__Task A__:
Answer these questions from the Okinawa text:
(i) Which company and regiment did Danny command?
(ii) On what date did his men come under fire on Skyline Ridge of Ouki Hill?
(iii) At what time were both G Companies pinned down by mortar fire?
__Task B__: List every Pacific campaign the Okinawa text names for Danny.

─── Study text

Danny was the commander of Company G, 184th Infantry, Seventh Division, a veteran of four Pacific campaigns: the Aleutians, Kwajalein in the Marshall Islands, Leyte, and finally Okinawa. At Okinawa, in the early morning of April 19, 1945, Danny and his men were the first to come under fire from the Japanese as they attempted an assault on Skyline Ridge of Ouki Hill. According to the official military history, Lt Leffel sent a squad forward to “feel out the enemy.” When they came under heavy fire, he radioed for an armored flame thrower. Fighting continued all day, and finally the American forces were forced to retreat to the bottom of the hill.

At 1525 G Companies of the 32nd and 184th Regiments undertook to resume the attack which had been stalemated since early morning, without a great promise of success. Along the base of Ouki Hill both companies were pinned to the ground at 1620 by an extremely heavy 81 mm mortar concentration. Amid the din of exploding mortar, slivers of flying metal filled the air. In small groups or singly the men dashed back in short spurts toward their former position. Many were killed while in flight. One man running wildly back toward safety stopped suddenly and assumed what appeared to be an attitude of prayer. In the next instant, he was blown to bits by a direct hit.

──────
─── Data provided

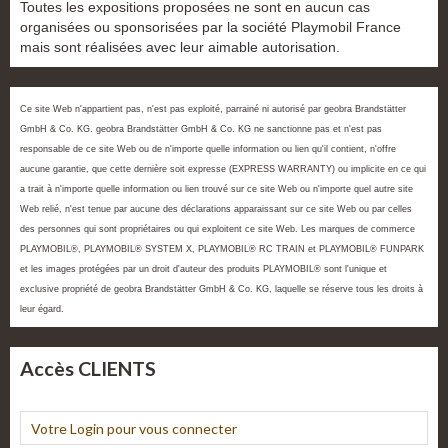
Toutes les expositions proposées ne sont en aucun cas
organisées ou sponsorisées par la société Playmobil France
mais sont réalisées avec leur aimable autorisation.
Ce site Web n'appartient pas, n'est pas exploité, parrainé ni autorisé par geobra Brandstätter
GmbH & Co. KG. geobra Brandstätter GmbH & Co. KG ne sanctionne pas et n'est pas
responsable de ce site Web ou de n'importe quelle information ou lien qu'il contient, n'offre
aucune garantie, que cette dernière soit expresse (EXPRESS WARRANTY) ou implicite en ce qui
a trait à n'importe quelle information ou lien trouvé sur ce site Web ou n'importe quel autre site
Web relié, n'est tenue par aucune des déclarations apparaissant sur ce site Web ou par celles
des personnes qui sont propriétaires ou qui exploitent ce site Web. Les marques de commerce
PLAYMOBIL®, PLAYMOBIL® SYSTEM X, PLAYMOBIL® RC TRAIN et PLAYMOBIL® FUNPARK
et les images protégées par un droit d'auteur des produits PLAYMOBIL® sont l'unique et
exclusive propriété de geobra Brandstätter GmbH & Co. KG, laquelle se réserve tous les droits à
leur égard.
Accès CLIENTS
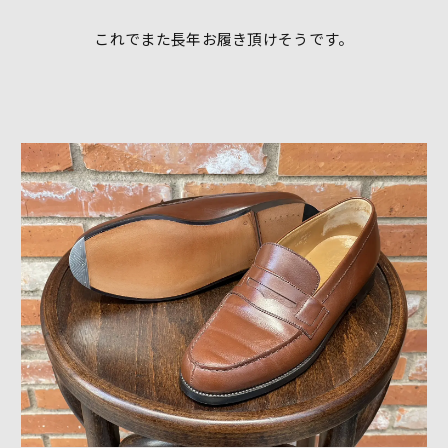
これでまた長年お履き頂けそうです。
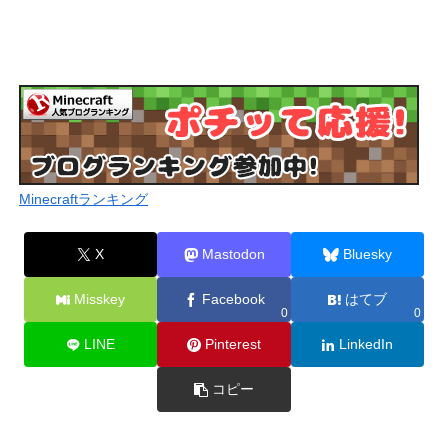
Minecraftランキング
X
Mastodon
Bluesky
Misskey
Facebook
はてブ
0
0
LINE
Pinterest
LinkedIn
コピー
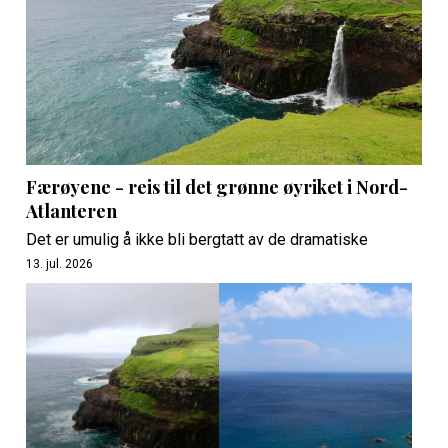
Færøyene - reis til det grønne øyriket i Nord-
Atlanteren
Det er umulig å ikke bli bergtatt av de dramatiske
13. jul. 2026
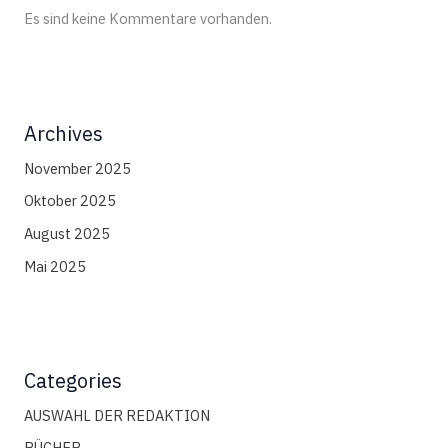
Es sind keine Kommentare vorhanden.
Archives
November 2025
Oktober 2025
August 2025
Mai 2025
Categories
AUSWAHL DER REDAKTION
BÜCHER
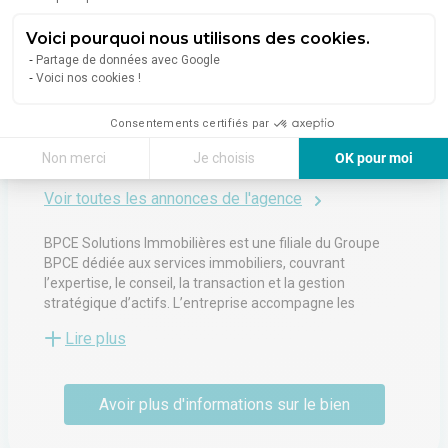
À propos de l'agence
Voici pourquoi nous utilisons des cookies.
Partage de données avec Google
Voici nos cookies !
BPCE SOLUTIONS IMMOBILIERES
Consentements certifiés par
2 Square De L'Opera-Louis Jouvet
Non merci
Je choisis
OK pour moi
75009
Paris
Axeptio consent
Plateforme de Gestion du Consentement : Personnalisez vos Options
Voir toutes les annonces de l'agence
Notre plateforme vous permet d'adapter et de gérer vos paramètres de 
BPCE Solutions Immobilières est une filiale du Groupe
BPCE dédiée aux services immobiliers, couvrant
l’expertise, le conseil, la transaction et la gestion
stratégique d’actifs. L’entreprise accompagne les
propriétaires, investisseurs, promoteurs et institutions
Lire plus
dans leurs projets de valorisation et de
commercialisation d’actifs résidentiels et tertiaires, en
s’appuyant sur une connaissance approfondie des
Avoir plus d'informations sur le bien
marchés et une expertise réglementaire reconnue.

──────

__Written response A__:
(i) Company G, 184th Infantry, Seventh Division
(ii) April 19, 1945
(iii) 1620

__Written response B__:
- The Aleutians
- Kwajalein in the Marshall Islands
- Leyte
- Okinawa